» INSTRUÇÕES DE TRABALHO:
#1 No trecho sobre a Comissão de Anistia, quantos conselheiros formam o grupo responsável pelas deliberações?
#2 Continue o trecho sobre o caminho até o clube dos anistiados a partir da última frase apresentada.

» TRECHO EXTRAÍDO:
A rota que leva ao clube dos anistiados
É tão curto quanto sinuoso o caminho que deve percorrer um interessado na carteirinha de sócio do clube dos anistiados com direito a compensações financeiras. Em tese, basta remeter à Comissão de Anistia uma carta afirmando que merece ser reparado por perseguições sofridas durante o regime militar, anexar os documentos necessários, especificar a profissão que exercia ao ser injustamente castigado, detalhar as funções que desempenhava e apresentar justificativas convincentes. As sinuosidades ficam por conta dos critérios confusos e subjetivos que orientam as deliberações do grupo de 24 conselheiros.

» CONTEÚDO DA LISTAGEM:
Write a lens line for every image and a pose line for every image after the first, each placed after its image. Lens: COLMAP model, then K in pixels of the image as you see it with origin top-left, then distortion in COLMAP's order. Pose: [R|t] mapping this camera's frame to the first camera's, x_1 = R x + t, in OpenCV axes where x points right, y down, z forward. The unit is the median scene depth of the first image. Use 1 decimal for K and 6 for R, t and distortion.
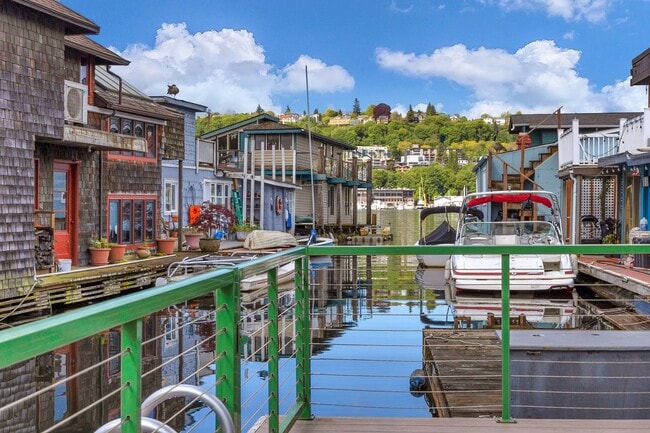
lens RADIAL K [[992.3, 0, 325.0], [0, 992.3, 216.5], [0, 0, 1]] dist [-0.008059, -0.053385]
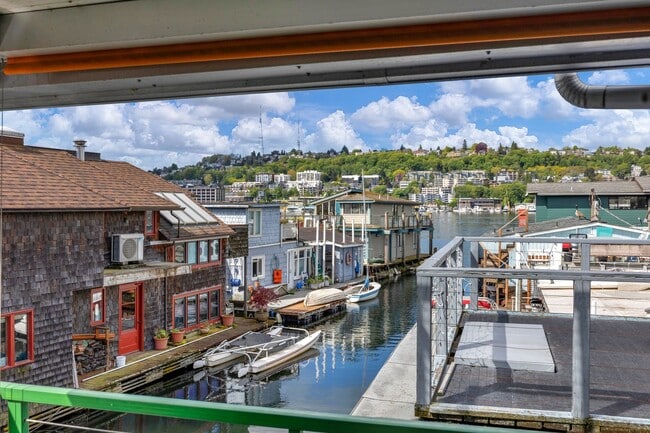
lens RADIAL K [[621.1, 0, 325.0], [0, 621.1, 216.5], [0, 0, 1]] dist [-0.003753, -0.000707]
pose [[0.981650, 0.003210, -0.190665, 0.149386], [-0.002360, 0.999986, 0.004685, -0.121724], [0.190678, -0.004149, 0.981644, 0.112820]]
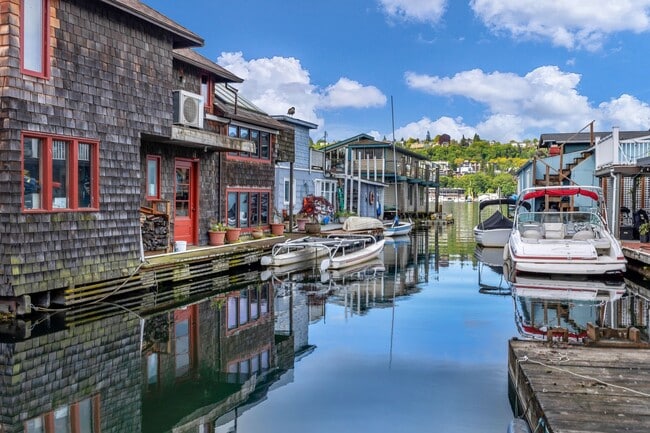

» RESPOSTAS:
#1 24 conselheiros.

#2
Cabe a esse tribunal decidir se a reivindicação é legítima e, se for, fixar o valor das pensões mensais e da indenização. Para entrar na folha de pagamentos da Comissão, não é necessário ter sido preso ou torturado por agentes da ditadura, nem ter laços de parentesco com ativistas que morreram na cadeia ou em operações de captura. Mortos, desaparecidos e sobreviventes de sevícias, de acordo com as peculiaridades da lei 10.559 de 2002, vêm depois de gente que perdeu o emprego.
"O sistema de reparação brasileiro não se baseia nas perseguições vividas pelo cidadão, mas em um dado objetivo: se houve ou não a perda do emprego durante a ditadura", confirma Paulo Abrão, presidente da Comissão de Anistia. Se não foi afastado do trabalho, o perseguido tem direito a uma indenização máxima de R$ 100 mil. Elas representam 4,8% do total de demandas atendidas pela Comissão, informa Marinus Marsico, procurador do Ministério Público junto ao Tribunal de Contas da União (TCU).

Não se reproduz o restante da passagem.